◆ WHAT THIS TASK INVOLVES ◆
Convert the whole listing below into a numbered list with one item per line, leaving out any blank lines.

◆ MATERIAL FOR THIS TASK ◆

========================================

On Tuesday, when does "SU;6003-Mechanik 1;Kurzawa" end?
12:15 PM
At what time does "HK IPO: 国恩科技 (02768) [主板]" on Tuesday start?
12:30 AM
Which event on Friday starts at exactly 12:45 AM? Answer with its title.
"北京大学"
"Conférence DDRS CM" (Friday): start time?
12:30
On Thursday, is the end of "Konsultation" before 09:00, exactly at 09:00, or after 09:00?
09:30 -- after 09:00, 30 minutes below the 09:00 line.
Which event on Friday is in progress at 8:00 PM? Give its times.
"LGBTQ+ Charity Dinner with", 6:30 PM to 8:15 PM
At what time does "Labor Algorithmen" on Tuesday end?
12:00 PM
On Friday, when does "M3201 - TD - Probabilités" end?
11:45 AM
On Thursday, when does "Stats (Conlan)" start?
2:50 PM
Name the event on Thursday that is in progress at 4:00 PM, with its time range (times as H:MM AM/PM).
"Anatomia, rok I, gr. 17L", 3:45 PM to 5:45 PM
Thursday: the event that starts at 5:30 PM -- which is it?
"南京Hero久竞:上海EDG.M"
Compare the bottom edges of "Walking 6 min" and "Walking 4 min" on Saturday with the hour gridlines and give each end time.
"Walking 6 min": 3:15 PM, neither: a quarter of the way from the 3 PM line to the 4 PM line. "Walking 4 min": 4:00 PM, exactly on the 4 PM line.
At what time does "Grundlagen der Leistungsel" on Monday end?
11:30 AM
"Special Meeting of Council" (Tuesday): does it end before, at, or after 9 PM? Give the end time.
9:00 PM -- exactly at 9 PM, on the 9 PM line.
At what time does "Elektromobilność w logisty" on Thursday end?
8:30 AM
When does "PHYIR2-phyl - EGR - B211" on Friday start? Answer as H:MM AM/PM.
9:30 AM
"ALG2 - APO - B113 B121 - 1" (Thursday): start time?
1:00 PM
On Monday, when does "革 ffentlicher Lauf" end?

========================================

◆ WRITTEN RESPONSE ◆
1. On Tuesday, when does "SU;6003-Mechanik 1;Kurzawa" end?
2. 12:15 PM
3. At what time does "HK IPO: 国恩科技 (02768) [主板]" on Tuesday start?
4. 12:30 AM
5. Which event on Friday starts at exactly 12:45 AM? Answer with its title.
6. "北京大学"
7. "Conférence DDRS CM" (Friday): start time?
8. 12:30
9. On Thursday, is the end of "Konsultation" before 09:00, exactly at 09:00, or after 09:00?
10. 09:30 -- after 09:00, 30 minutes below the 09:00 line.
11. Which event on Friday is in progress at 8:00 PM? Give its times.
12. "LGBTQ+ Charity Dinner with", 6:30 PM to 8:15 PM
13. At what time does "Labor Algorithmen" on Tuesday end?
14. 12:00 PM
15. On Friday, when does "M3201 - TD - Probabilités" end?
16. 11:45 AM
17. On Thursday, when does "Stats (Conlan)" start?
18. 2:50 PM
19. Name the event on Thursday that is in progress at 4:00 PM, with its time range (times as H:MM AM/PM).
20. "Anatomia, rok I, gr. 17L", 3:45 PM to 5:45 PM
21. Thursday: the event that starts at 5:30 PM -- which is it?
22. "南京Hero久竞:上海EDG.M"
23. Compare the bottom edges of "Walking 6 min" and "Walking 4 min" on Saturday with the hour gridlines and give each end time.
24. "Walking 6 min": 3:15 PM, neither: a quarter of the way from the 3 PM line to the 4 PM line. "Walking 4 min": 4:00 PM, exactly on the 4 PM line.
25. At what time does "Grundlagen der Leistungsel" on Monday end?
26. 11:30 AM
27. "Special Meeting of Council" (Tuesday): does it end before, at, or after 9 PM? Give the end time.
28. 9:00 PM -- exactly at 9 PM, on the 9 PM line.
29. At what time does "Elektromobilność w logisty" on Thursday end?
30. 8:30 AM
31. When does "PHYIR2-phyl - EGR - B211" on Friday start? Answer as H:MM AM/PM.
32. 9:30 AM
33. "ALG2 - APO - B113 B121 - 1" (Thursday): start time?
34. 1:00 PM
35. On Monday, when does "革 ffentlicher Lauf" end?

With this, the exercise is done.